Всякий раз, глядя на огромную рабочую поверхность этого стола, я исходил мучительной завистью. Но не могло быть даже и речи о том, чтобы моя жена позволила мне втащить в мой кабинет этакую махину. А вот Сима Виктору Борисовичу — позволила.
Попробовала бы она это ему не позволить!
Да, со столом у Виктора Борисовича все было в порядке. Хуже обстояло дело с тем, ЧТО он писал теперь за этим своим столом. А ведь главная, куда более страшная претензия Аркадия к Серафиме Густавовне состояла в том, что ее желание жить хорошо было едва ли не основной причиной измены Виктора Борисовича самому себе. Именно под гнетом этого ее желания, полагал Аркадий, изменились его концепции, взгляды, вкусы, эстетические оценки. Именно она вынудила Виктора Борисовича коренным образом изменить всю прежнюю свою шкалу ценностей. Именно ее зловещее влияние определило весь нынешний его, новый, перевернутый Гамбурский счет.
Какая-то — и даже немалая — толика правды в этих его рассуждениях, увы, была.
В 1959 году вышла в свет большая новая книга Виктора Борисовича «Художественная проза. Размышления и разборы». На титульном листе красовалось посвящение: «Жене моей Серафиме Нарбут. Спасибо тебе, товарищ мой, за твою работу».
Второе издание «Заметок о прозе русских классиков», вышедшее четырьмя годами ранее, тоже, как мы уже знаем, было посвящено «Симке Нарбут». Но то посвящение выглядело гораздо скромнее: «Посвящаю эту книгу моей жене С. Г. Нарбут».
До официального развода с Василисой Георгиевной надо было еще дожить, и Сима, наверно, потребовала, чтобы Виктор Борисович таким вот образом объявил на весь свет, что она ему — не любовница, а самая что ни на есть законная жена. Хоть и без штампика в паспорте.
Но за четыре года, прошедшие от второго издания «Заметок о прозе русских классиков» до «Размышлений и разборов», аппетиты у Симы, как видно, выросли. Ей уже мало было называться просто женой, понадобилось, чтобы ее назвали товарищем по работе. Отсюда уже было недалеко до соавтора. А там, глядишь, уже можно было потребовать, чтобы золотая рыбка ослепительного таланта Виктора Борисовича была у нее на посылках.

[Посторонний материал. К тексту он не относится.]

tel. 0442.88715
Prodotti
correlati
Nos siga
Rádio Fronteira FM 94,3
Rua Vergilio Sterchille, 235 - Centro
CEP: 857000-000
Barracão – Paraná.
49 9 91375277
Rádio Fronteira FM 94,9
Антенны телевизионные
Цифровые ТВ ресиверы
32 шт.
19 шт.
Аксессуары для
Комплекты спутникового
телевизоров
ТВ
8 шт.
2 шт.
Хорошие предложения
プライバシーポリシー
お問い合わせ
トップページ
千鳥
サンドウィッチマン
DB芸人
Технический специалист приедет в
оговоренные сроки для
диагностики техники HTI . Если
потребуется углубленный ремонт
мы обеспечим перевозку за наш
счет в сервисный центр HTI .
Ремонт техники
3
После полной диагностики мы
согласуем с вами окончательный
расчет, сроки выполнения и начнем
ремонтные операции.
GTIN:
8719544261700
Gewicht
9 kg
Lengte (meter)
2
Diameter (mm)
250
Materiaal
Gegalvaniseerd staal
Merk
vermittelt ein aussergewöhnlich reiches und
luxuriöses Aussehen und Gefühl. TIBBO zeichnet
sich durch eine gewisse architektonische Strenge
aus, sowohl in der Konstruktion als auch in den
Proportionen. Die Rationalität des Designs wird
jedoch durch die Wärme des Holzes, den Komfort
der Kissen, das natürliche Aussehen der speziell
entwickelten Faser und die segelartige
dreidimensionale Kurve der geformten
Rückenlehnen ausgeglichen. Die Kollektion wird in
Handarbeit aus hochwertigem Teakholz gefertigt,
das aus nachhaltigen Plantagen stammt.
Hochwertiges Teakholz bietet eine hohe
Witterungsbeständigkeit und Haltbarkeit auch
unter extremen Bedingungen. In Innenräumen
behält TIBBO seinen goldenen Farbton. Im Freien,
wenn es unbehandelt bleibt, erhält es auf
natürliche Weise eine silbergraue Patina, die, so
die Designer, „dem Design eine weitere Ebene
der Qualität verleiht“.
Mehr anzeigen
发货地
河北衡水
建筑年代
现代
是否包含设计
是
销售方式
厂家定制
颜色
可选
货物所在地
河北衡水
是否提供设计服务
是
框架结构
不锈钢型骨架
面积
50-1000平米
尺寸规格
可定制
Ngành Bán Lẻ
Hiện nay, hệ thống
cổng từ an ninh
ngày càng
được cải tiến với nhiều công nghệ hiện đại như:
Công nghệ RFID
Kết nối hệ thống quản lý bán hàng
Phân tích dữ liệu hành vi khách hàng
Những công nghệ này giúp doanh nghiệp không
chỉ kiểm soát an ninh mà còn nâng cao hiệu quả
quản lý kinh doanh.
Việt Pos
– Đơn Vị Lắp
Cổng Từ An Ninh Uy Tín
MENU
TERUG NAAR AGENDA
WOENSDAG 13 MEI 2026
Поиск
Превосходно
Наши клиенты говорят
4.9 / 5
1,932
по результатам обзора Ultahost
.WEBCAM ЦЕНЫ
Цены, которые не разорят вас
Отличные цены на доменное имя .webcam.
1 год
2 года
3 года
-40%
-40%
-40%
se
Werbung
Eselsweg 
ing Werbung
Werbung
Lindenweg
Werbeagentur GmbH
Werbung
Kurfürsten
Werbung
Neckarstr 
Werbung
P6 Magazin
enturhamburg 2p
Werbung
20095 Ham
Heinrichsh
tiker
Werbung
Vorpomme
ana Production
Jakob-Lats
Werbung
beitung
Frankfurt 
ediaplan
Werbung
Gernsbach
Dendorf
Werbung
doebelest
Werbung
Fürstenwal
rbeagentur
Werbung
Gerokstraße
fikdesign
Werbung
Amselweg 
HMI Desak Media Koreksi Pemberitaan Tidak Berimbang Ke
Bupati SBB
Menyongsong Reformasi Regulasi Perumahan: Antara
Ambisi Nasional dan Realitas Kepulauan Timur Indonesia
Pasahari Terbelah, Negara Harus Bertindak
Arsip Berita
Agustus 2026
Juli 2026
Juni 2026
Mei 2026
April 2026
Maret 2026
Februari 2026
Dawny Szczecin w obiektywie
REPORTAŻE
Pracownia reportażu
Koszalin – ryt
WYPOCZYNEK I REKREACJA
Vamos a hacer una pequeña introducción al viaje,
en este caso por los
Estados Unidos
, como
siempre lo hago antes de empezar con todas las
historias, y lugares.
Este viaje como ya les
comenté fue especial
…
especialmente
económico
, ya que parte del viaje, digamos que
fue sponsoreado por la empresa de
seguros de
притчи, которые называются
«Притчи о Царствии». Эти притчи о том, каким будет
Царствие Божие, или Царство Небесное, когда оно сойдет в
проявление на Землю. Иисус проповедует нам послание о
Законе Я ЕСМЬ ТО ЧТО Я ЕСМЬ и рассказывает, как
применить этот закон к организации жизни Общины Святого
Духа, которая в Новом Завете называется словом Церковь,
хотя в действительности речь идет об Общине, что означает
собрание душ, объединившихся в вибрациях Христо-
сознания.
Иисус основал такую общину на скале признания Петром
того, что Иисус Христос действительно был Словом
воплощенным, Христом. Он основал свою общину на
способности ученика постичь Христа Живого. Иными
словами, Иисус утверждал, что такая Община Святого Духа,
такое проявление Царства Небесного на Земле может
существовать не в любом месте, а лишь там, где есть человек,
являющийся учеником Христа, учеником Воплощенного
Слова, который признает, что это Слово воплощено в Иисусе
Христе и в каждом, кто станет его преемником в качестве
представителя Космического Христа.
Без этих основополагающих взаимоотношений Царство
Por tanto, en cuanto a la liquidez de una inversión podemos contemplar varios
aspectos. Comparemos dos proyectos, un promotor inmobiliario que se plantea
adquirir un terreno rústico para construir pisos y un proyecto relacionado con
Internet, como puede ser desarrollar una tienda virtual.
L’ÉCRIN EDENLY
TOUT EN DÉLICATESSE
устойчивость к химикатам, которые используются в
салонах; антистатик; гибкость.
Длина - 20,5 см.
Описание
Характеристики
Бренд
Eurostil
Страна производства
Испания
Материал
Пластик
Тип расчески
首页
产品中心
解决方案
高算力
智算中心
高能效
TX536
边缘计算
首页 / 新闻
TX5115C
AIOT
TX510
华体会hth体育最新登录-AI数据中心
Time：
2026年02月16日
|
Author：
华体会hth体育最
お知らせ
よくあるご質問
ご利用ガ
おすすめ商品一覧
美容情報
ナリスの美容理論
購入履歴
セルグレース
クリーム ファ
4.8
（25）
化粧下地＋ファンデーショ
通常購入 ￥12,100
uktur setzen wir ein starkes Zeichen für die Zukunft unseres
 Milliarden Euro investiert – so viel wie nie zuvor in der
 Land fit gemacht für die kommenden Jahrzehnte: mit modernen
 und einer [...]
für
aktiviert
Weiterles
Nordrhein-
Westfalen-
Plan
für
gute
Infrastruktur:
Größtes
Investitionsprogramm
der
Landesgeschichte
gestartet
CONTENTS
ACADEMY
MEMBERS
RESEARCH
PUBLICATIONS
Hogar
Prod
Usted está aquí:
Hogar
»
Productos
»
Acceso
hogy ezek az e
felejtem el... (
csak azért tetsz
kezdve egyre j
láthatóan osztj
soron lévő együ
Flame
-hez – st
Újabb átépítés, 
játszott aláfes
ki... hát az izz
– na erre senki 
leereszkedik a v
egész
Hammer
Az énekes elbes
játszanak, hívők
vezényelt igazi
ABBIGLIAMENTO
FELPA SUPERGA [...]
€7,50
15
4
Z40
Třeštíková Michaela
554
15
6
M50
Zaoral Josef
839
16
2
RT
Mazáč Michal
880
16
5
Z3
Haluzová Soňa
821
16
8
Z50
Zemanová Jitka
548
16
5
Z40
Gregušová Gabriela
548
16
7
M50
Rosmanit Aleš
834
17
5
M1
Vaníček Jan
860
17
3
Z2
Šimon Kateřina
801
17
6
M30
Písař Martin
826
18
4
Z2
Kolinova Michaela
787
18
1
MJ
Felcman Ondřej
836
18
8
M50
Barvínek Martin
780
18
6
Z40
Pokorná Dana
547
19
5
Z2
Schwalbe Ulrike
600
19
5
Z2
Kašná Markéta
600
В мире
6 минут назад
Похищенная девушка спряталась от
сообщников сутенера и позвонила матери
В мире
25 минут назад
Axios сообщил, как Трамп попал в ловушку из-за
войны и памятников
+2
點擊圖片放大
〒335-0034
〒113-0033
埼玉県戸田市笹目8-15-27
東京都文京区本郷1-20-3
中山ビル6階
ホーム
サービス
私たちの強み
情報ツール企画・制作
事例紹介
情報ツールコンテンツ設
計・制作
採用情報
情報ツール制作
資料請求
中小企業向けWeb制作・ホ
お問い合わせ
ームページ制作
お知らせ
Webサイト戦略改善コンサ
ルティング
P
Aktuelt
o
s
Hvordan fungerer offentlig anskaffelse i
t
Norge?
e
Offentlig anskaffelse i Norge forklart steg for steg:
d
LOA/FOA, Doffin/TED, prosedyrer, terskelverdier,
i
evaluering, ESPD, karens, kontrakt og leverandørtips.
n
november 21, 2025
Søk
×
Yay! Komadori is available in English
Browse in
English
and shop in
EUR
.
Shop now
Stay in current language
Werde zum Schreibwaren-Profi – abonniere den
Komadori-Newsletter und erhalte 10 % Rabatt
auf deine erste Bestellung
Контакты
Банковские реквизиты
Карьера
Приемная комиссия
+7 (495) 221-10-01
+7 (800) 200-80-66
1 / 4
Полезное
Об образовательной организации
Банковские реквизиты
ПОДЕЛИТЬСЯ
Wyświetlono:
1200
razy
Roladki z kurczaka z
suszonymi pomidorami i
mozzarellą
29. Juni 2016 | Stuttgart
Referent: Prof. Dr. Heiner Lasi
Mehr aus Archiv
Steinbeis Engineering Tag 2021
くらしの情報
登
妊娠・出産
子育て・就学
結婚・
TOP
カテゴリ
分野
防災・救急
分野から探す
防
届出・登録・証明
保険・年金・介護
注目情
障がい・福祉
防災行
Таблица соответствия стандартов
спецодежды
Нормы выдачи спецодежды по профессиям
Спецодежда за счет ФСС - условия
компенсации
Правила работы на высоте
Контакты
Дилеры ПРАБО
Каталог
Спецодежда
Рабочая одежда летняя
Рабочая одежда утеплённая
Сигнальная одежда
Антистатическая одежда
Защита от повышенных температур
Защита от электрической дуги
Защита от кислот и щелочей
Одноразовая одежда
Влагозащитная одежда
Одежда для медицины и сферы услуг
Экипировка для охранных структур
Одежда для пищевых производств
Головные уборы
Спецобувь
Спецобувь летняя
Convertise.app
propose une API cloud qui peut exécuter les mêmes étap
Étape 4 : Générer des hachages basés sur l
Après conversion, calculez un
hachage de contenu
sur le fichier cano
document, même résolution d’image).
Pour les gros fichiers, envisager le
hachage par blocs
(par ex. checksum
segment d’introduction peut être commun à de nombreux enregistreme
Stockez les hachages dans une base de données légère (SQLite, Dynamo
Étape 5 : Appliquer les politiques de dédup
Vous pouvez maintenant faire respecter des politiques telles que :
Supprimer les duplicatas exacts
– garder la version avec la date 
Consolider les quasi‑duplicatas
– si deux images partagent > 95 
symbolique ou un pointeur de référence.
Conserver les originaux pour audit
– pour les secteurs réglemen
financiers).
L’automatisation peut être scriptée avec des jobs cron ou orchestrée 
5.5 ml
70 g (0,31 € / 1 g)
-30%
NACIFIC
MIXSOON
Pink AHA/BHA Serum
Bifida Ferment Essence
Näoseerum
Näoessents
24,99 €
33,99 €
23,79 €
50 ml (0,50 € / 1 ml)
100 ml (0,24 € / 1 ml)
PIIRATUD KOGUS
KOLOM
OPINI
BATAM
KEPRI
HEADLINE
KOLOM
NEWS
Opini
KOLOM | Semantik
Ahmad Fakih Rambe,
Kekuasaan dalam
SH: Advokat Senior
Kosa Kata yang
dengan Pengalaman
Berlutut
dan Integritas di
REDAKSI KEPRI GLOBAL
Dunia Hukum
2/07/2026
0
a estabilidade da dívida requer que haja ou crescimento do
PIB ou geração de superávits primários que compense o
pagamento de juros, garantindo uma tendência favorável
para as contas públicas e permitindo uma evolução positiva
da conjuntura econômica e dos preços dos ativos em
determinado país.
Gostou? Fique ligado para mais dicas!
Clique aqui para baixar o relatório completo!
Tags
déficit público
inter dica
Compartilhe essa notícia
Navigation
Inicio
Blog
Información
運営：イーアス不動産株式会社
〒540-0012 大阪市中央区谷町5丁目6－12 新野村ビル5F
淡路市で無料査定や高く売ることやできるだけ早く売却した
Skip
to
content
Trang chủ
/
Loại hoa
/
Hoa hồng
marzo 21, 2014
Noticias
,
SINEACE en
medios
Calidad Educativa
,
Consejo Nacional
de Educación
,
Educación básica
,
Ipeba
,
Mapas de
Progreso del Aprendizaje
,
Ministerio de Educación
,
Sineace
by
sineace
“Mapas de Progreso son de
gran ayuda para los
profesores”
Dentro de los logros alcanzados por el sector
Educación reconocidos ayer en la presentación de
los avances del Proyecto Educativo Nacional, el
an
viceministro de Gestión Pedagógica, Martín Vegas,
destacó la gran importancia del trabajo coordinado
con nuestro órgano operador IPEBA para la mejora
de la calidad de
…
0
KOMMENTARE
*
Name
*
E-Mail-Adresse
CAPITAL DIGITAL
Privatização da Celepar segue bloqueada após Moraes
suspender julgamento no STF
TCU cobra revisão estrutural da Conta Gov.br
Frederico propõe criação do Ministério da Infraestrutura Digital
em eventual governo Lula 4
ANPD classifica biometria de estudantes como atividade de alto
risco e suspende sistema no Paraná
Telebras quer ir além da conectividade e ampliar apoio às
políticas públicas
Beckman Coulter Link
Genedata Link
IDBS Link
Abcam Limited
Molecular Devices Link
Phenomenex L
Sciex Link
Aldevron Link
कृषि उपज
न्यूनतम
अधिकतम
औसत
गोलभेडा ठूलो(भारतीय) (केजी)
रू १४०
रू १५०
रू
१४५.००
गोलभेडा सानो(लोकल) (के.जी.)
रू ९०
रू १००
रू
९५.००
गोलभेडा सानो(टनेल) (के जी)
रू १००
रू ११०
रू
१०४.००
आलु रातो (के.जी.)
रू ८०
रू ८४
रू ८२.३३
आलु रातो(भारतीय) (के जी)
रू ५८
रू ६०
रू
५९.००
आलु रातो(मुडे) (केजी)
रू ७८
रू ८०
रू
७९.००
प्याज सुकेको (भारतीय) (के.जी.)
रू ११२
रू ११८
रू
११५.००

В общем, что говорить! Аркадий, полагавший, что во всех идейных эволюциях Виктора Борисовича повинна именно она, злокозненная «Симка Нарбут», получил большой козырь.
Я хорошо помню разговоры, которые велись во время прохождения «Размышлений и разборов» через возникавшие на пути этой книги все новые и новые цензурные рогатки.
На эту книгу в семье Шкловских возлагались большие надежды. Она должна была коренным образом изменить — и изменила! — положение Виктора Борисовича в официальной литературной табели о рангах.